» **DESCRIPTION OF THE TASK**:
Can you reproduce every line of the herbarium catalog data below word for word?

Dataset excerpts:
______________________________
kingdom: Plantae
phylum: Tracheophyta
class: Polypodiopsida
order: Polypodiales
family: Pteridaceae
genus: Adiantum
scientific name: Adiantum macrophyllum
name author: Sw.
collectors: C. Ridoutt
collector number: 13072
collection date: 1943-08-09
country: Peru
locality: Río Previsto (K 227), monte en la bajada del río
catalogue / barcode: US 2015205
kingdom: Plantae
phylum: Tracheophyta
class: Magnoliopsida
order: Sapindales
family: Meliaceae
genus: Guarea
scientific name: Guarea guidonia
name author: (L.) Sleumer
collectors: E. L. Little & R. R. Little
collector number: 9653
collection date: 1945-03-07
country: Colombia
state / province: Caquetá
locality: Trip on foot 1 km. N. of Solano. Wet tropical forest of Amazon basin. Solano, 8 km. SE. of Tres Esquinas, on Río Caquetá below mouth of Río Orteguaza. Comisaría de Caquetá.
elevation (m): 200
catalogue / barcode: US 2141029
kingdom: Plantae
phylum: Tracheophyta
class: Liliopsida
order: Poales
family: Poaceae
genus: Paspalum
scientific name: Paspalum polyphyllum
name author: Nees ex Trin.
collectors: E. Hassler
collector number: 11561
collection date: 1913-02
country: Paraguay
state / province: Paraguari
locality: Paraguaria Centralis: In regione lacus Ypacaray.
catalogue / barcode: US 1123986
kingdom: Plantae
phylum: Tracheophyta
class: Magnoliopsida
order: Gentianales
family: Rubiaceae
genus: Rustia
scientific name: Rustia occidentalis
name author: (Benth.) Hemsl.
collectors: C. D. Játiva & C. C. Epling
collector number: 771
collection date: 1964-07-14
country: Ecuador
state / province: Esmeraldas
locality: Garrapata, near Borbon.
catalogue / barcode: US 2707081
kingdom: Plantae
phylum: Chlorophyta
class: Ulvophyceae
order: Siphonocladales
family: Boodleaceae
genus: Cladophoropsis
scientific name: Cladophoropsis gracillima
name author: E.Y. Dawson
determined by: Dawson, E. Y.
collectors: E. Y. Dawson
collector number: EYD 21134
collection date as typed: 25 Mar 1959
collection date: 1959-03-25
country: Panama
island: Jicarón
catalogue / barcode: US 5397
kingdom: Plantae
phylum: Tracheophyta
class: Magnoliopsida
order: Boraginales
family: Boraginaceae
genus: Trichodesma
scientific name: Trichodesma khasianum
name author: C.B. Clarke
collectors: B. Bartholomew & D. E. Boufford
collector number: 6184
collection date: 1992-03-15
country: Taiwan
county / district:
______________________________
» **THE OUTPUT**:
kingdom: Plantae
phylum: Tracheophyta
class: Polypodiopsida
order: Polypodiales
family: Pteridaceae
genus: Adiantum
scientific name: Adiantum macrophyllum
name author: Sw.
collectors: C. Ridoutt
collector number: 13072
collection date: 1943-08-09
country: Peru
locality: Río Previsto (K 227), monte en la bajada del río
catalogue / barcode: US 2015205
kingdom: Plantae
phylum: Tracheophyta
class: Magnoliopsida
order: Sapindales
family: Meliaceae
genus: Guarea
scientific name: Guarea guidonia
name author: (L.) Sleumer
collectors: E. L. Little & R. R. Little
collector number: 9653
collection date: 1945-03-07
country: Colombia
state / province: Caquetá
locality: Trip on foot 1 km. N. of Solano. Wet tropical forest of Amazon basin. Solano, 8 km. SE. of Tres Esquinas, on Río Caquetá below mouth of Río Orteguaza. Comisaría de Caquetá.
elevation (m): 200
catalogue / barcode: US 2141029
kingdom: Plantae
phylum: Tracheophyta
class: Liliopsida
order: Poales
family: Poaceae
genus: Paspalum
scientific name: Paspalum polyphyllum
name author: Nees ex Trin.
collectors: E. Hassler
collector number: 11561
collection date: 1913-02
country: Paraguay
state / province: Paraguari
locality: Paraguaria Centralis: In regione lacus Ypacaray.
catalogue / barcode: US 1123986
kingdom: Plantae
phylum: Tracheophyta
class: Magnoliopsida
order: Gentianales
family: Rubiaceae
genus: Rustia
scientific name: Rustia occidentalis
name author: (Benth.) Hemsl.
collectors: C. D. Játiva & C. C. Epling
collector number: 771
collection date: 1964-07-14
country: Ecuador
state / province: Esmeraldas
locality: Garrapata, near Borbon.
catalogue / barcode: US 2707081
kingdom: Plantae
phylum: Chlorophyta
class: Ulvophyceae
order: Siphonocladales
family: Boodleaceae
genus: Cladophoropsis
scientific name: Cladophoropsis gracillima
name author: E.Y. Dawson
determined by: Dawson, E. Y.
collectors: E. Y. Dawson
collector number: EYD 21134
collection date as typed: 25 Mar 1959
collection date: 1959-03-25
country: Panama
island: Jicarón
catalogue / barcode: US 5397
kingdom: Plantae
phylum: Tracheophyta
class: Magnoliopsida
order: Boraginales
family: Boraginaceae
genus: Trichodesma
scientific name: Trichodesma khasianum
name author: C.B. Clarke
collectors: B. Bartholomew & D. E. Boufford
collector number: 6184
collection date: 1992-03-15
country: Taiwan
county / district:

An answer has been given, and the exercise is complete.